What is the number of lines below that hold "footnotesize"? Answer with that number only.

[Records from a data source]
◇ ◇ ◇ ◇

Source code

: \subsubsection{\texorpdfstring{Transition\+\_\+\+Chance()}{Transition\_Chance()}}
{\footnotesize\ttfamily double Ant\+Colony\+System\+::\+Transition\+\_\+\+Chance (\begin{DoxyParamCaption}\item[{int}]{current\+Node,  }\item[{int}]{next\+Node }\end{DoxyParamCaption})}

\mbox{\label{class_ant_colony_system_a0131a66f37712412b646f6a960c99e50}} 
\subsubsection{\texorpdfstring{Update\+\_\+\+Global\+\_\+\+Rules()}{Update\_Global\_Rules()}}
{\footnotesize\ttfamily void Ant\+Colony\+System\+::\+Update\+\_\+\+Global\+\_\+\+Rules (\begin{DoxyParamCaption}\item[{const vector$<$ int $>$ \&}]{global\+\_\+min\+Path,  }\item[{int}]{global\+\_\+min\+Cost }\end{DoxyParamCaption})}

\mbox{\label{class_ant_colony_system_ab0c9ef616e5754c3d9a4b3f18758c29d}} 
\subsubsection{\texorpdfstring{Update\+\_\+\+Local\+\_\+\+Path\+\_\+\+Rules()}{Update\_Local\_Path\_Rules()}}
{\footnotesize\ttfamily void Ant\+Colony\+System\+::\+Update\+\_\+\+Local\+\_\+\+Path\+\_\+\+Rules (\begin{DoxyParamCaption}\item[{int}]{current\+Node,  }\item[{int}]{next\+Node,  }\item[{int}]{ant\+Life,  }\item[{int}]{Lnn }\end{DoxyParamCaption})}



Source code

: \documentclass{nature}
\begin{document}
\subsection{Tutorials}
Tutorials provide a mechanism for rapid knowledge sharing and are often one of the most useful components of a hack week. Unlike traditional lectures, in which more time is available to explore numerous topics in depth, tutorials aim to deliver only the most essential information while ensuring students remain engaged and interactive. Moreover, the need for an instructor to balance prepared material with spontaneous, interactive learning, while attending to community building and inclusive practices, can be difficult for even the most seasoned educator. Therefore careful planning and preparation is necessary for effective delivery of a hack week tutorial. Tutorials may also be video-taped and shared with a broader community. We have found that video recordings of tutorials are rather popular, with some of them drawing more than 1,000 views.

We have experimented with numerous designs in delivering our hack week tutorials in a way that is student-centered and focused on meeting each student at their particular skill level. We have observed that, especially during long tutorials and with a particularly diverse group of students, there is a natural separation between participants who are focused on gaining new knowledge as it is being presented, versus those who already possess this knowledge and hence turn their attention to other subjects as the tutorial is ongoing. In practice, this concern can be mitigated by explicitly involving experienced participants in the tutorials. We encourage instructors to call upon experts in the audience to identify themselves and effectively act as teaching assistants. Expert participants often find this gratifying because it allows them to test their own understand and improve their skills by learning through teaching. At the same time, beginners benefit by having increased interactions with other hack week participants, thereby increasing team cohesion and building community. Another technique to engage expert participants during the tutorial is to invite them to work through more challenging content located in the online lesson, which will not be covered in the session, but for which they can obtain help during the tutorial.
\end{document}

◇ ◇ ◇ ◇

## Result of this task
3